1. Related Field
This invention relates to a method for production of a three-dimensional body by successively providing powder layers and fusing together of selected areas of said layers, which areas correspond to successive cross sections of the three-dimensional body.
2. Description of Related Art
Equipment for producing a three-dimensional object layer by layer using a powdery material which can be fused together and solidified by irradiating it with a high-energy beam of electromagnetic radiation or electrons are known from e.g. U.S. Pat. No. 4,863,538, U.S. Pat. No. 5,647,931 and SE524467. Such equipment include for instance a supply of powder, means for successively applying layers of powder on a vertically adjustable platform or working area, and means for directing the beam over the working area. The powder sinters or melts and solidifies as the beam, layer by layer, moves over the working area.
When melting or sintering a powder using a high-energy beam, it is important to have a thorough control of the temperature of the irradiated material to provide the object with appropriate material properties and to avoid geometrical deformations. For instance, a too high local temperature might destroy the object being produced and a too inhomogeneous temperature distribution might lead to cracks. Further, to provide for a thorough fusion the temperature of the upper layers of the powder bed should normally be kept above a minimum value during the melting step. Besides keeping control of the temperature it is normally important to try to reduce the production time, i.e. to try to sweep the beam as efficiently as possible over the selected area.
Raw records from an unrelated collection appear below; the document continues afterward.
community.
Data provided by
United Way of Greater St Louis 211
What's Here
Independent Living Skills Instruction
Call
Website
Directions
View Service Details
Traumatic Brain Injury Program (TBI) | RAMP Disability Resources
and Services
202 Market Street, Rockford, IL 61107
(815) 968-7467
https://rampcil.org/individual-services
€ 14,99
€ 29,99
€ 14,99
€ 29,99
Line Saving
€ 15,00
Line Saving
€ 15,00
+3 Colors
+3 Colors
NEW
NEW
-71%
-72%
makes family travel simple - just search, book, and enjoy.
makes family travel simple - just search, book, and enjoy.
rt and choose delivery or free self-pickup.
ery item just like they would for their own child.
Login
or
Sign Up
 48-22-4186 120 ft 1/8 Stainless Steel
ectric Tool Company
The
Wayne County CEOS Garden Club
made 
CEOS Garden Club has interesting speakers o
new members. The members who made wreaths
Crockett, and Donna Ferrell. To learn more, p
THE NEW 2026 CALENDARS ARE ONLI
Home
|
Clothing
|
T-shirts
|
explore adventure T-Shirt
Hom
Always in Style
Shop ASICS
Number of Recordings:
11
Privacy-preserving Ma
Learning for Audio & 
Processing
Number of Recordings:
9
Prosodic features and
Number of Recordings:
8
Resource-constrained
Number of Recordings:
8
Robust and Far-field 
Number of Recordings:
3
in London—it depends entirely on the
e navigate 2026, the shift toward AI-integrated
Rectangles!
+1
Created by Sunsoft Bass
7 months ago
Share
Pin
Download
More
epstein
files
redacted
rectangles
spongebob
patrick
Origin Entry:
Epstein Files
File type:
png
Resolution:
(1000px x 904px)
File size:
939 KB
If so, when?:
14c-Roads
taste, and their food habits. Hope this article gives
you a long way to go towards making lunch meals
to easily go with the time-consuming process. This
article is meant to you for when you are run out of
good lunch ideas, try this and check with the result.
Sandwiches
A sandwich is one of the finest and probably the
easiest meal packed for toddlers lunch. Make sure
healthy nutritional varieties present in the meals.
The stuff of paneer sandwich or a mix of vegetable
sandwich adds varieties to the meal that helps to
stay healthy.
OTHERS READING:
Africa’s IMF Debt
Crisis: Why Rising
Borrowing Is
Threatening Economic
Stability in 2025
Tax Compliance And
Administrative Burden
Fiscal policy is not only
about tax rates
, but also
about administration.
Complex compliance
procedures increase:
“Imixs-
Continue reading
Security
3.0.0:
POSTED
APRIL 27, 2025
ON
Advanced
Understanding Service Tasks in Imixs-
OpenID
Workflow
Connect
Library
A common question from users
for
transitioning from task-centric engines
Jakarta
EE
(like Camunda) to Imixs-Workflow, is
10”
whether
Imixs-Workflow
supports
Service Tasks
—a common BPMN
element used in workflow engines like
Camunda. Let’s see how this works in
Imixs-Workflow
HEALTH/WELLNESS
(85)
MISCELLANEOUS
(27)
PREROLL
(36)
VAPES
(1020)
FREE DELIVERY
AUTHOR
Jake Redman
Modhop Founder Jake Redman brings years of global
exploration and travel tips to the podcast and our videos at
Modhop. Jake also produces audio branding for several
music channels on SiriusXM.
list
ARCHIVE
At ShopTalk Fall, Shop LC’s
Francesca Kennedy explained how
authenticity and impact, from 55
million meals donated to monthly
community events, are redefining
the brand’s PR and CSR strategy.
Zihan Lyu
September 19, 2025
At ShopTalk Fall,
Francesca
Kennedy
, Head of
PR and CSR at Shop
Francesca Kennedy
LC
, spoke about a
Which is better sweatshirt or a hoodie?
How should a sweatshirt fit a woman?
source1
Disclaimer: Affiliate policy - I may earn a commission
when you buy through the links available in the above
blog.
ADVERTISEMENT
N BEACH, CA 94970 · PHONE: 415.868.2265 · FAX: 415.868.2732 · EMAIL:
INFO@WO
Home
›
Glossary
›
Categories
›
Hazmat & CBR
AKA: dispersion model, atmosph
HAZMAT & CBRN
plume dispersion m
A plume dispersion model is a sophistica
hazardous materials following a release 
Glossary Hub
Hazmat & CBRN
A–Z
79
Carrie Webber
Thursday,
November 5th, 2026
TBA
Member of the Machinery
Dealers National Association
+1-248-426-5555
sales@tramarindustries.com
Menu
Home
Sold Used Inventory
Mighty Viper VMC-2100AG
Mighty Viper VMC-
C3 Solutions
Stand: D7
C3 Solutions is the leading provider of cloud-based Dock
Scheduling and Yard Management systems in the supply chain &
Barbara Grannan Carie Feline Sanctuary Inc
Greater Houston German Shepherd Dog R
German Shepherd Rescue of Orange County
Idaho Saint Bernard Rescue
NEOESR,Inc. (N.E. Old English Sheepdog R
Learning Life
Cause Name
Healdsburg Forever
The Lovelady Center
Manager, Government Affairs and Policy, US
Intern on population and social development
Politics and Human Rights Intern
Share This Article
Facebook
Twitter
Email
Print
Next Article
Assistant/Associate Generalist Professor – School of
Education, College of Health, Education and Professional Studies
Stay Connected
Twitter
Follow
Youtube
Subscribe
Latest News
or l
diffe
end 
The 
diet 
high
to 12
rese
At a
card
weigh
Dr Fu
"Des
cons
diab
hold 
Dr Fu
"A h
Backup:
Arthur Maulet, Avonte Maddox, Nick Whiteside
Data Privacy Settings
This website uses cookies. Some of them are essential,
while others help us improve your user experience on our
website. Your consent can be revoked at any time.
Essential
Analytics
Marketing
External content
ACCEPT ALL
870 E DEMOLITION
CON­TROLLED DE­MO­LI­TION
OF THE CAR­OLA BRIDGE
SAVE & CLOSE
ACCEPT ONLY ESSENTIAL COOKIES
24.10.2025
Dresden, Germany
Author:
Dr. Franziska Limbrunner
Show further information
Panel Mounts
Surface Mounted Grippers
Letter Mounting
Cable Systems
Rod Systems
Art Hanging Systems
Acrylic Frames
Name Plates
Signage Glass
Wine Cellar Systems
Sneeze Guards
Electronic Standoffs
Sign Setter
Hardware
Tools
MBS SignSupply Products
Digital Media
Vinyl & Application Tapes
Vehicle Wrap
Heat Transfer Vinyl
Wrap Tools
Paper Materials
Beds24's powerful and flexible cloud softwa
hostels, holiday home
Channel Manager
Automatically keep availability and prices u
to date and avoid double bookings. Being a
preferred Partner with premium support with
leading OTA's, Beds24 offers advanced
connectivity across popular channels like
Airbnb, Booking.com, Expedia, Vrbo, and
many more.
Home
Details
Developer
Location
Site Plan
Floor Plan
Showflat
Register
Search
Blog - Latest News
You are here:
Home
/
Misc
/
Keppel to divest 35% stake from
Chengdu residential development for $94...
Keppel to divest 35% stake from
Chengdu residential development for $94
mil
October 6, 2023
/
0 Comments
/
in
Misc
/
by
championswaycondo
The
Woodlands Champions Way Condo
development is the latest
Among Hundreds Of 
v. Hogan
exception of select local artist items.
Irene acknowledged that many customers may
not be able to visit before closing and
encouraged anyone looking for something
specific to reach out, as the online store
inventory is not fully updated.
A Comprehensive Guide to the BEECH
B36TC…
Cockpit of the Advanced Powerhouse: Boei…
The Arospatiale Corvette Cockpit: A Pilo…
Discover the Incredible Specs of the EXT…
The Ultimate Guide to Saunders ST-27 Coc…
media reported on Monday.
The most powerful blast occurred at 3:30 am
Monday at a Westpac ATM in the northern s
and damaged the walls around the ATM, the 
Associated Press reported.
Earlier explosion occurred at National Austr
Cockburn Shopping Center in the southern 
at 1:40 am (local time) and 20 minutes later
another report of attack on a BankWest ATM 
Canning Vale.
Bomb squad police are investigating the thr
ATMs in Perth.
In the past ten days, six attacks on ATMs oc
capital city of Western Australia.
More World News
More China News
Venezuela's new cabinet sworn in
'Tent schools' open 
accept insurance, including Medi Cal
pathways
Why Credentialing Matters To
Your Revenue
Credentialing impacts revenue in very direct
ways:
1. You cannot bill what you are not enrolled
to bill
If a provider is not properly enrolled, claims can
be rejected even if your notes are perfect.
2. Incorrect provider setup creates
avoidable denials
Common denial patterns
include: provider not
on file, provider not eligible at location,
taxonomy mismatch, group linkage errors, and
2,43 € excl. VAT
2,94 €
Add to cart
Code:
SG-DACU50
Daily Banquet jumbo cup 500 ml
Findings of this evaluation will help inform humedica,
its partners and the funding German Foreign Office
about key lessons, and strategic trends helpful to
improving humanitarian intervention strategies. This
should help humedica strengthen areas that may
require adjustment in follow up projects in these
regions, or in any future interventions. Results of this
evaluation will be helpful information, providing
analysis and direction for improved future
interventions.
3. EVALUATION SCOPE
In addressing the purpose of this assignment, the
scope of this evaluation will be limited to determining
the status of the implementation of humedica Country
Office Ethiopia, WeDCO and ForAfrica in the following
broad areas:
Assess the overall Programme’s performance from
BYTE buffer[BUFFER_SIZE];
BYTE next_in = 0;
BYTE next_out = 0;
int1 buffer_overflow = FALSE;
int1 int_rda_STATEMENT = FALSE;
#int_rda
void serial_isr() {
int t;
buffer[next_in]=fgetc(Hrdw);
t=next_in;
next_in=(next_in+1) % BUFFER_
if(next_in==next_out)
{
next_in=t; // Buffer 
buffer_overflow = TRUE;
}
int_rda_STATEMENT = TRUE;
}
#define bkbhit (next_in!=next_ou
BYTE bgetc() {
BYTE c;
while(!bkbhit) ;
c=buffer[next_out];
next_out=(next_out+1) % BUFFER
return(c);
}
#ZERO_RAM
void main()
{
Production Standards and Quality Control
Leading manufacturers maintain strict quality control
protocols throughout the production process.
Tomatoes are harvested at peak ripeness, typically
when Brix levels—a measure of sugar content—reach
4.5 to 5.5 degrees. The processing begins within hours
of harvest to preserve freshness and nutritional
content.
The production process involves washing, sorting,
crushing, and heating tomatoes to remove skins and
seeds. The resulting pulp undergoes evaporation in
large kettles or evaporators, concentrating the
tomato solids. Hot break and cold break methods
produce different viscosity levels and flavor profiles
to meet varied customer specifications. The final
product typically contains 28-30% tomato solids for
Only a selected part or area of each powder layer is fused together. The beam sweeps in a certain path over each selected area in a scan or hatch pattern that makes the area completely fused together. Often, this scan pattern has the form of parallel lines distributed at equal distances over the selected area. Each of these selected areas, which may include several part areas, corresponds to a cross section of the object being built up in the powder bed.
Sweeping the beam in a scan pattern with parallel lines can be done by scanning the lines in order. Due to heat transfer from heated material along previously scanned lines, the temperature in the material along a certain line to be scanned will be higher than the starting temperature (i.e. higher than the temperature in the material when the first line is scanned). At least when using a high-energy beam this temperature build-up must be taken into account in order to maintain an appropriate local temperature within the material.
One way of taking this into account is to adjust the beam energy input in response to the temperature build up. This could, for instance, be done by varying the beam power or by varying the speed at which the beam moves over the powder layer. An example is to increase the beam speed at beam turning positions where the end of a first scan line is close to the beginning of a second scan line. However, to do this properly it is needed to have information on the temperature in the material. This temperature, or more exactly the surface temperature of the powder bed, can be measured using a heat camera. Real-time corrections or controlling of the beam based on input from such a camera is, however, difficult to perform properly because of the long response time of the system (even if actions are taken to decrease the temperature immediately when an increased temperature has been detected the temperature is likely to continue increasing for some time). A heat camera may yet be useful for checking, after the production, whether anything went wrong in the production process.
U.S. Pat. No. 5,904,890 discloses a method where the beam scan speed is varied as a function of length of the scan lines in a scan pattern with parallel lines. The beam speed is lower for longer scan lines and higher for shorter lines as to avoid varying cooling when the beam is away from a certain area. The purpose is to achieve a homogeneous density distribution in the product produced. This method may be useful with regard to the above-mentioned temperature build-up if the beam speed is high compared with the length of the scan lines. However, if the scan lines are long the beam speed should be adjusted only at the end parts of the scan lines, and if the lines are distributed over several selected areas of the same powder layer or in a different pattern the temperature build up will not be similar at all parts of the area(s). Moreover, if the beam energy is high a more complex scan pattern may be required. In such cases the temperature build-up will not be properly taken into account just by varying the beam speed with respect to the length of the scan lines.
WO 2008/013483 discloses a method where parallel scan lines are scanned in a particular order so that a minimum security distance is established between consecutively scanned lines. Temperature (and charged particle) build-up between the scan lines is thus taken into account by preventing the occurrence of heat transfer interference between consecutively scanned lines. The method is primarily intended for pre-heating of the powder layer with a high beam speed and high beam power but could also be used for avoiding heat transfer interference during the step of melting the powder. However, this would lead to a rather time-consuming production process.
Thus, there is need for more elaborated scanning strategies which allows for a thorough temperature control as well as a time-efficient production.